▶ **Stored items from a collection**
————————
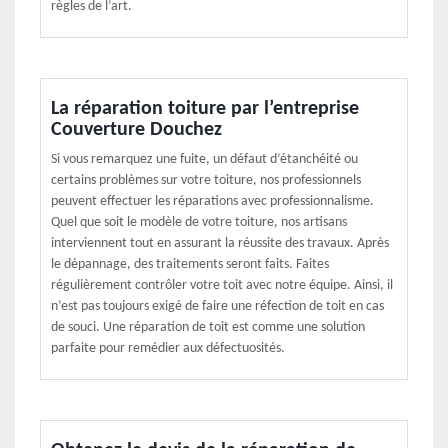
règles de l’art.
La réparation toiture par l’entreprise
Couverture Douchez
Si vous remarquez une fuite, un défaut d’étanchéité ou
certains problèmes sur votre toiture, nos professionnels
peuvent effectuer les réparations avec professionnalisme.
Quel que soit le modèle de votre toiture, nos artisans
interviennent tout en assurant la réussite des travaux. Après
le dépannage, des traitements seront faits. Faites
régulièrement contrôler votre toit avec notre équipe. Ainsi, il
n’est pas toujours exigé de faire une réfection de toit en cas
de souci. Une réparation de toit est comme une solution
parfaite pour remédier aux défectuosités.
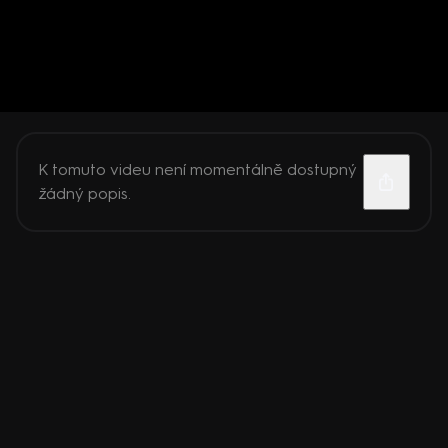
K tomuto videu není momentálně dostupný
žádný popis.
————————
▶ **About this task**
Search the entries above for "avec". Return every line that has it.

▶ **Worked solution**
peuvent effectuer les réparations avec professionnalisme.
régulièrement contrôler votre toit avec notre équipe. Ainsi, il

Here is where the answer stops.